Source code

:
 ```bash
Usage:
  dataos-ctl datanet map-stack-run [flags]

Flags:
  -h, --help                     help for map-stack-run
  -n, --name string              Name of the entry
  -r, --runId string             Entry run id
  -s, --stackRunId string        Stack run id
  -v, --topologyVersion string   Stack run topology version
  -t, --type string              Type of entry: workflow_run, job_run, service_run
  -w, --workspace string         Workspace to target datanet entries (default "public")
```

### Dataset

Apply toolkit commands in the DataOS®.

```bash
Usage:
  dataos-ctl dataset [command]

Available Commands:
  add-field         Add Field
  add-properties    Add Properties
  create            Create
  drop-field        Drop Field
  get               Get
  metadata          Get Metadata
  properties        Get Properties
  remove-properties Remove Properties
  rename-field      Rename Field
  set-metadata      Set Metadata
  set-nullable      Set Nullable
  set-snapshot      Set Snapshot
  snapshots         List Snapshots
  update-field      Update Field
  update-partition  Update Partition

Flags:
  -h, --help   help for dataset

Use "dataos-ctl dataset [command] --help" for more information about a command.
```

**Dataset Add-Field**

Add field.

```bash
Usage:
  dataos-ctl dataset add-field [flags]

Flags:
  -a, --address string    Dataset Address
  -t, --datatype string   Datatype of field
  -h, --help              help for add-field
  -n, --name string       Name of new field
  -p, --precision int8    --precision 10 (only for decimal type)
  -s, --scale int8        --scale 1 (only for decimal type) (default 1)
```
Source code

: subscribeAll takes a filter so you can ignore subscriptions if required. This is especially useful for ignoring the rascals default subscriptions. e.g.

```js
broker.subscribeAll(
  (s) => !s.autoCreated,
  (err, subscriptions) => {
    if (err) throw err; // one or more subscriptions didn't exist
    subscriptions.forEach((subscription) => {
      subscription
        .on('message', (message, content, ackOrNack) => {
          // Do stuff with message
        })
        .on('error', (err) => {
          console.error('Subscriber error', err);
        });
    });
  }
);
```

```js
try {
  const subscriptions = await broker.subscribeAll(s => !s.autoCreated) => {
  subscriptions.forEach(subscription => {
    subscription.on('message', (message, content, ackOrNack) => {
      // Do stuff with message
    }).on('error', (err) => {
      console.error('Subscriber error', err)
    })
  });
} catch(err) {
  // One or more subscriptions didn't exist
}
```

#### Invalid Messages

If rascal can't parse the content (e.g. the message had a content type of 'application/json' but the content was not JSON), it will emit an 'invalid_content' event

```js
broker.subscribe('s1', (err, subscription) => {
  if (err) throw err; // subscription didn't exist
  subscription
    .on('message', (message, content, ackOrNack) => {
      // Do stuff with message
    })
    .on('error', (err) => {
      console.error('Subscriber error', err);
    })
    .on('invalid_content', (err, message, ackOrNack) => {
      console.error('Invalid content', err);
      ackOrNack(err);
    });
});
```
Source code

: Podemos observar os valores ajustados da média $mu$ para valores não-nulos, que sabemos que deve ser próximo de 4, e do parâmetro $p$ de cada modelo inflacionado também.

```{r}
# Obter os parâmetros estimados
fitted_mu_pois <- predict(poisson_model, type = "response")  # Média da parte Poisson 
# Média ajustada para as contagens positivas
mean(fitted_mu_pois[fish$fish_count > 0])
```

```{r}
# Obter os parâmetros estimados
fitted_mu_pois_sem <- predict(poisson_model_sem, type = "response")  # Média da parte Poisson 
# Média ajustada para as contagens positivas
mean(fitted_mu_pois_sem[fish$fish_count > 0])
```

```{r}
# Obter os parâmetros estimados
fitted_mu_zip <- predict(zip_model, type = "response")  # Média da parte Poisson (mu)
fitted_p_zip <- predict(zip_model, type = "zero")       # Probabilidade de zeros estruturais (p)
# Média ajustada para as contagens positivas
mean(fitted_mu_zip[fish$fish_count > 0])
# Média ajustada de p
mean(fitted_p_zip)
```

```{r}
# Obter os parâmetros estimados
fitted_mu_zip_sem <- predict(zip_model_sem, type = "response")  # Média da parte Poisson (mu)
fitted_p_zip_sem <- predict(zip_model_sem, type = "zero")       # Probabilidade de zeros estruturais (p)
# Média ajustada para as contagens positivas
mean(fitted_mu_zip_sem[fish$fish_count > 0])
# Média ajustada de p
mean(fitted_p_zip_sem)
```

**Assignment**: The records above must be output exactly, in full.

**Expected answer**:
Source code

:
 ```bash
Usage:
  dataos-ctl datanet map-stack-run [flags]

Flags:
  -h, --help                     help for map-stack-run
  -n, --name string              Name of the entry
  -r, --runId string             Entry run id
  -s, --stackRunId string        Stack run id
  -v, --topologyVersion string   Stack run topology version
  -t, --type string              Type of entry: workflow_run, job_run, service_run
  -w, --workspace string         Workspace to target datanet entries (default "public")
```

### Dataset

Apply toolkit commands in the DataOS®.

```bash
Usage:
  dataos-ctl dataset [command]

Available Commands:
  add-field         Add Field
  add-properties    Add Properties
  create            Create
  drop-field        Drop Field
  get               Get
  metadata          Get Metadata
  properties        Get Properties
  remove-properties Remove Properties
  rename-field      Rename Field
  set-metadata      Set Metadata
  set-nullable      Set Nullable
  set-snapshot      Set Snapshot
  snapshots         List Snapshots
  update-field      Update Field
  update-partition  Update Partition

Flags:
  -h, --help   help for dataset

Use "dataos-ctl dataset [command] --help" for more information about a command.
```

**Dataset Add-Field**

Add field.

```bash
Usage:
  dataos-ctl dataset add-field [flags]

Flags:
  -a, --address string    Dataset Address
  -t, --datatype string   Datatype of field
  -h, --help              help for add-field
  -n, --name string       Name of new field
  -p, --precision int8    --precision 10 (only for decimal type)
  -s, --scale int8        --scale 1 (only for decimal type) (default 1)
```
Source code

: subscribeAll takes a filter so you can ignore subscriptions if required. This is especially useful for ignoring the rascals default subscriptions. e.g.

```js
broker.subscribeAll(
  (s) => !s.autoCreated,
  (err, subscriptions) => {
    if (err) throw err; // one or more subscriptions didn't exist
    subscriptions.forEach((subscription) => {
      subscription
        .on('message', (message, content, ackOrNack) => {
          // Do stuff with message
        })
        .on('error', (err) => {
          console.error('Subscriber error', err);
        });
    });
  }
);
```

```js
try {
  const subscriptions = await broker.subscribeAll(s => !s.autoCreated) => {
  subscriptions.forEach(subscription => {
    subscription.on('message', (message, content, ackOrNack) => {
      // Do stuff with message
    }).on('error', (err) => {
      console.error('Subscriber error', err)
    })
  });
} catch(err) {
  // One or more subscriptions didn't exist
}
```

#### Invalid Messages

If rascal can't parse the content (e.g. the message had a content type of 'application/json' but the content was not JSON), it will emit an 'invalid_content' event

```js
broker.subscribe('s1', (err, subscription) => {
  if (err) throw err; // subscription didn't exist
  subscription
    .on('message', (message, content, ackOrNack) => {
      // Do stuff with message
    })
    .on('error', (err) => {
      console.error('Subscriber error', err);
    })
    .on('invalid_content', (err, message, ackOrNack) => {
      console.error('Invalid content', err);
      ackOrNack(err);
    });
});
```
Source code

: Podemos observar os valores ajustados da média $mu$ para valores não-nulos, que sabemos que deve ser próximo de 4, e do parâmetro $p$ de cada modelo inflacionado também.

```{r}
# Obter os parâmetros estimados
fitted_mu_pois <- predict(poisson_model, type = "response")  # Média da parte Poisson 
# Média ajustada para as contagens positivas
mean(fitted_mu_pois[fish$fish_count > 0])
```

```{r}
# Obter os parâmetros estimados
fitted_mu_pois_sem <- predict(poisson_model_sem, type = "response")  # Média da parte Poisson 
# Média ajustada para as contagens positivas
mean(fitted_mu_pois_sem[fish$fish_count > 0])
```

```{r}
# Obter os parâmetros estimados
fitted_mu_zip <- predict(zip_model, type = "response")  # Média da parte Poisson (mu)
fitted_p_zip <- predict(zip_model, type = "zero")       # Probabilidade de zeros estruturais (p)
# Média ajustada para as contagens positivas
mean(fitted_mu_zip[fish$fish_count > 0])
# Média ajustada de p
mean(fitted_p_zip)
```

```{r}
# Obter os parâmetros estimados
fitted_mu_zip_sem <- predict(zip_model_sem, type = "response")  # Média da parte Poisson (mu)
fitted_p_zip_sem <- predict(zip_model_sem, type = "zero")       # Probabilidade de zeros estruturais (p)
# Média ajustada para as contagens positivas
mean(fitted_mu_zip_sem[fish$fish_count > 0])
# Média ajustada de p
mean(fitted_p_zip_sem)
```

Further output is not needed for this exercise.